WHITAKERISM: MANTRA THINKING: A DEFINITION? | nationalsalvation.net

I am going to try a definition of Mantra Thinking out on you. This what seminars are for.

Mantra Thinking is focusing on what everybody KNOWS but nobody SEES.

The Mantra itself consists of pointing out a fact that absolutely everyone knows: Immigration and assimilation are only demanded for white countries, and for all white countries.

Likewise "Why was this information produced?" is at the same time what everyone knows but at the same time what everybody forgets.

For example, I recently read a This Week editorial in which it was said that there have been many tests made which compared low-calorie diets with more protein with equally low calorie diets with high protein, and all the tests showed that low carbohydrates diets mean nothing.

The fact is that we expect an editorial to begin by citing as facts whatever it needs to be true. I don't just mean BUGERS, I mean everybody. People routinely cite the tests they want to be true.

Everybody KNOWS that just plain lying in an editorial statement is routine, but they don't SEE it anywhere else.

When Hitler declared war on the United States, there was a giant split on racial theory. Experts almost universally agreed that, while Nordicism was overblown, Boas' idea that the races were basically equal in innate intelligence was not only unproven, but laughable.

Boas' theories were seen as extreme, as were Nordicists.
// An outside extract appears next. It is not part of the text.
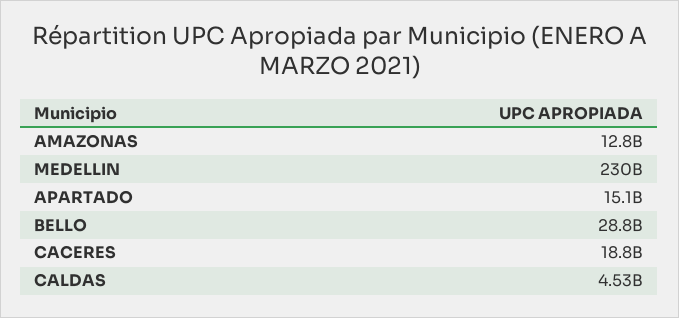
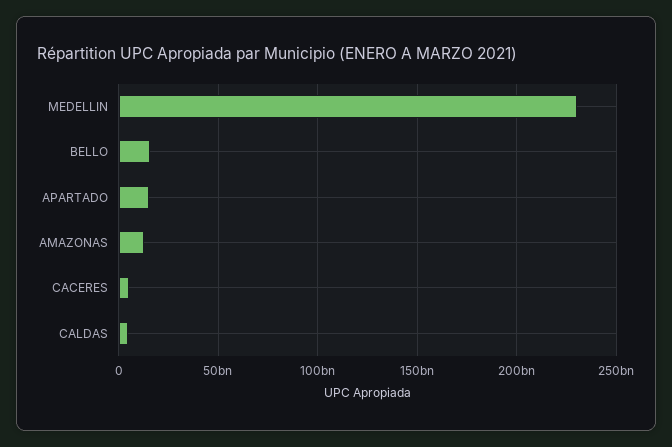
BELLO: 28800000000 -> 15000000000
CACERES: 18800000000 -> 5000000000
So expert opinion declared that, surprise, surprise, the truth was In THE Middle of Road.

As of May 8, 1945, when Nazi Germany surrendered, Boas became Gospel. The road had been blown up, there was no middle.

Everybody is aware, all the time, that winners write the history books. But even in a grossly obvious case like this, no ever SEES that obvious point.
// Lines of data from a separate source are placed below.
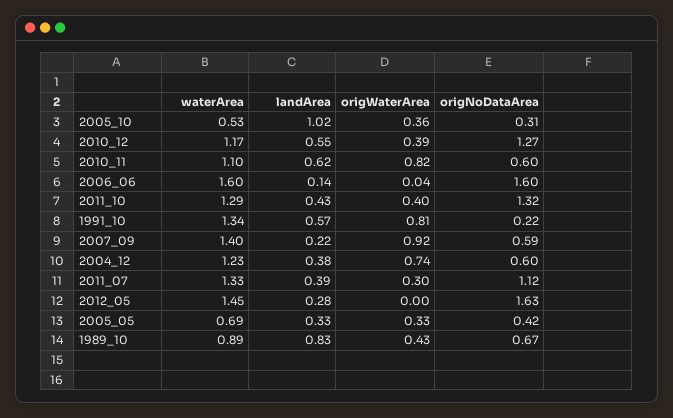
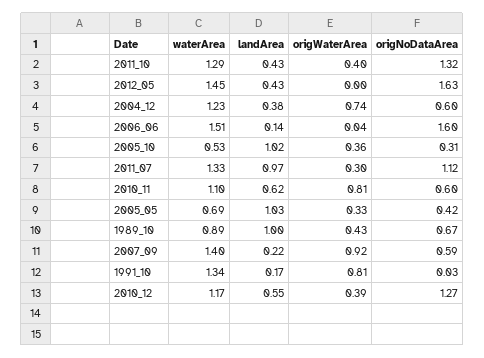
origWaterArea, 2010_11: 0.82 -> 0.81
waterArea, 2006_06: 1.6 -> 1.51
landArea, 1991_10: 0.57 -> 0.17
origNoDataArea, 1991_10: 0.22 -> 0.03
landArea, 2011_07: 0.39 -> 0.97
landArea, 2012_05: 0.28 -> 0.43
landArea, 2005_05: 0.33 -> 1.03
landArea, 1989_10: 0.83 -> 1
But if you cannot SEE he difference between "facts" that are determined by force, to such an extent that everybody is HYPNOTISED into believing them, and facts used in a rational debate, you are absolutely in LALA Land.
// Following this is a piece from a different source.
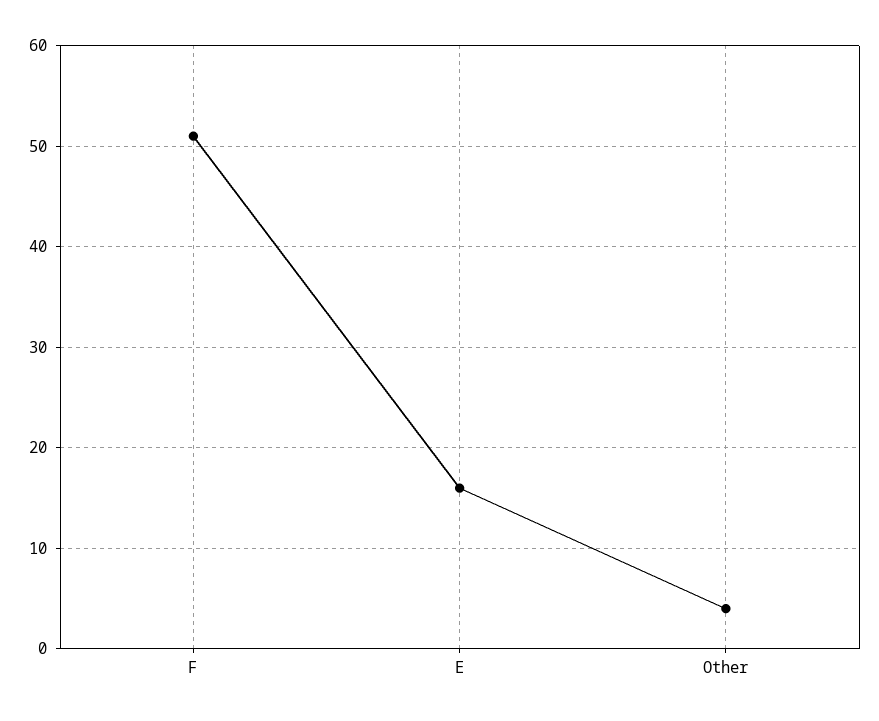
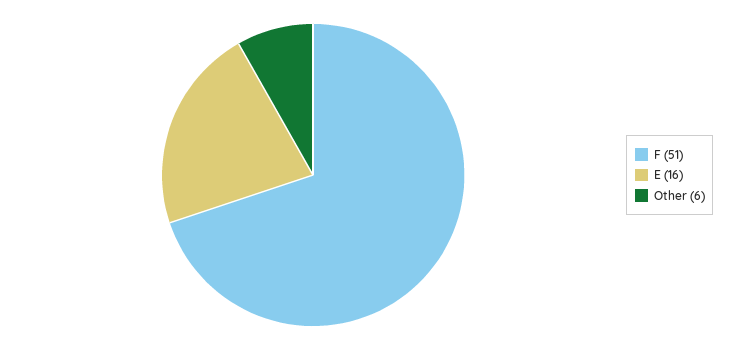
Other: 4 -> 6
Non-Mantra thinking is not only "incorrect," it is actually insane.

National Renaissance talks endlessly about IQ. But don't hold your breath until someone mentions this obvious Mantra Fact about it.

Comment by Simmons:

Intellectuals do not ask questions, their cult members then exist to put group punishment upon those that do, and this is just our side. Imagine the mental and emotional pain that the cult kiddy anti-whites must feel? I have been in situations where I asked the right series of questions and the cult present went thru physical pain the emotional stress was so much.

Here is a safety tip if you are in the presence of blacks and you start asking the right questions, when they take to slurring their words, violence is sure to follow.

It is called interrogation folks.

Comment by BGLass:

Before "English" became "humanities, it was common to teach novels about "first person narration," and it was taught that the only reason to write (or read) such a work was to explore the unreliability of first person narration. It was a way of teaching cui bono and other life lessons, since you used the book to pick apart the person who was talking, the speaker of the book, the person you assumed (and your teacher told you) had an agenda.

In humanities, the opposite is true, and there's nothing more reliable than the first person-now we have these short memoirs of one's own personal pain, even presidents write these confessional accounts; this genre was arrived at through a religious backdoor, too, co-opting the idea of "bearing witness." But in reality, these are not religious accounts, (applying God to the life) but just more cases of "first person narration," with "unreliable narration," with an agenda, etc. Who is speaking?- used to be a main question.

In English, people lied and it was always studied. It was about the silent divulgences, conscious or unconscious, in the narrative. But in humanities, only a "rich elite" lies, and everyone else is "oppressed," and that's that. Intelligent people would probably get bored with it.

So English studies were more complicated and variable than humanities, without a doubt, same with history.

Humanities is just about feeling sorry for people, or like you owe people, or whatever, to back up welfare states and so on. In humanities, the goal is just one more sad sack tale- and the audience is supposed to eat it up, all gooey eyed.